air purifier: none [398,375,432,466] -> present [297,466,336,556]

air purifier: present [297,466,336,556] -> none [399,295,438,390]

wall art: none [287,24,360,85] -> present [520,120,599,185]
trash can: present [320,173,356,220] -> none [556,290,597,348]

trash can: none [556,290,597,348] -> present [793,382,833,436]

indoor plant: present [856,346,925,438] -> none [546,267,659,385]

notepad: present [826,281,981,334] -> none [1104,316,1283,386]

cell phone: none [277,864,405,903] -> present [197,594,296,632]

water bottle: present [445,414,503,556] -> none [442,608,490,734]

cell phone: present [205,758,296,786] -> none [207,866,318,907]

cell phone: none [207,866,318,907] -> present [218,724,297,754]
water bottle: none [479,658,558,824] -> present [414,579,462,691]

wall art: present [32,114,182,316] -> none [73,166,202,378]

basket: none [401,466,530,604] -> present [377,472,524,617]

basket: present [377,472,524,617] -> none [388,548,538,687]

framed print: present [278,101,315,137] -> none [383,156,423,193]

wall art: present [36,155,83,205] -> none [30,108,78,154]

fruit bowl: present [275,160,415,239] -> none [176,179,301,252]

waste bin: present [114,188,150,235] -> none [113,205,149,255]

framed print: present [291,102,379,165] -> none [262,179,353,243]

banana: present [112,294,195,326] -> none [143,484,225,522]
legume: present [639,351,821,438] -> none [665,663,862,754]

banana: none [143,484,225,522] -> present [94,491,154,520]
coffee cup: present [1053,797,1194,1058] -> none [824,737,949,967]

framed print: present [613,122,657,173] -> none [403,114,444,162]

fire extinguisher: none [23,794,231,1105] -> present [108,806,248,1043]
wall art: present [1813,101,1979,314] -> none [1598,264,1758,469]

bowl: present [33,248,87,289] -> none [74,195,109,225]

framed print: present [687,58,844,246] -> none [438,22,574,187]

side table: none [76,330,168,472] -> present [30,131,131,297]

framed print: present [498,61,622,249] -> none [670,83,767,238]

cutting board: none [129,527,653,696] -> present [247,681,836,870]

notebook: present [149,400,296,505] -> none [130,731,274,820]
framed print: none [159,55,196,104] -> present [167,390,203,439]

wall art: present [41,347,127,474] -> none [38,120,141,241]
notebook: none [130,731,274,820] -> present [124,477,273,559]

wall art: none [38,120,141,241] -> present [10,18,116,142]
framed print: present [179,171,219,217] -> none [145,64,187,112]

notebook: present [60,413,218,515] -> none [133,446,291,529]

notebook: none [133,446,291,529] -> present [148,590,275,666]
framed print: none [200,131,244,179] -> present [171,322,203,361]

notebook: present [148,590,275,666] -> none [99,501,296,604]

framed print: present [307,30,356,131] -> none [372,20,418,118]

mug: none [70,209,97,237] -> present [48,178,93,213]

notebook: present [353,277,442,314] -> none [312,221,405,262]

_Your assignment_
Give every line of the listing again. Keep each one exact.

_Response to the exercise_
air purifier: none [398,375,432,466] -> present [297,466,336,556]

air purifier: present [297,466,336,556] -> none [399,295,438,390]

wall art: none [287,24,360,85] -> present [520,120,599,185]
trash can: present [320,173,356,220] -> none [556,290,597,348]

trash can: none [556,290,597,348] -> present [793,382,833,436]

indoor plant: present [856,346,925,438] -> none [546,267,659,385]

notepad: present [826,281,981,334] -> none [1104,316,1283,386]

cell phone: none [277,864,405,903] -> present [197,594,296,632]

water bottle: present [445,414,503,556] -> none [442,608,490,734]

cell phone: present [205,758,296,786] -> none [207,866,318,907]

cell phone: none [207,866,318,907] -> present [218,724,297,754]
water bottle: none [479,658,558,824] -> present [414,579,462,691]

wall art: present [32,114,182,316] -> none [73,166,202,378]

basket: none [401,466,530,604] -> present [377,472,524,617]

basket: present [377,472,524,617] -> none [388,548,538,687]

framed print: present [278,101,315,137] -> none [383,156,423,193]

wall art: present [36,155,83,205] -> none [30,108,78,154]

fruit bowl: present [275,160,415,239] -> none [176,179,301,252]

waste bin: present [114,188,150,235] -> none [113,205,149,255]

framed print: present [291,102,379,165] -> none [262,179,353,243]

banana: present [112,294,195,326] -> none [143,484,225,522]
legume: present [639,351,821,438] -> none [665,663,862,754]

banana: none [143,484,225,522] -> present [94,491,154,520]
coffee cup: present [1053,797,1194,1058] -> none [824,737,949,967]

framed print: present [613,122,657,173] -> none [403,114,444,162]

fire extinguisher: none [23,794,231,1105] -> present [108,806,248,1043]
wall art: present [1813,101,1979,314] -> none [1598,264,1758,469]

bowl: present [33,248,87,289] -> none [74,195,109,225]

framed print: present [687,58,844,246] -> none [438,22,574,187]

side table: none [76,330,168,472] -> present [30,131,131,297]

framed print: present [498,61,622,249] -> none [670,83,767,238]

cutting board: none [129,527,653,696] -> present [247,681,836,870]

notebook: present [149,400,296,505] -> none [130,731,274,820]
framed print: none [159,55,196,104] -> present [167,390,203,439]

wall art: present [41,347,127,474] -> none [38,120,141,241]
notebook: none [130,731,274,820] -> present [124,477,273,559]

wall art: none [38,120,141,241] -> present [10,18,116,142]
framed print: present [179,171,219,217] -> none [145,64,187,112]

notebook: present [60,413,218,515] -> none [133,446,291,529]

notebook: none [133,446,291,529] -> present [148,590,275,666]
framed print: none [200,131,244,179] -> present [171,322,203,361]

notebook: present [148,590,275,666] -> none [99,501,296,604]

framed print: present [307,30,356,131] -> none [372,20,418,118]

mug: none [70,209,97,237] -> present [48,178,93,213]

notebook: present [353,277,442,314] -> none [312,221,405,262]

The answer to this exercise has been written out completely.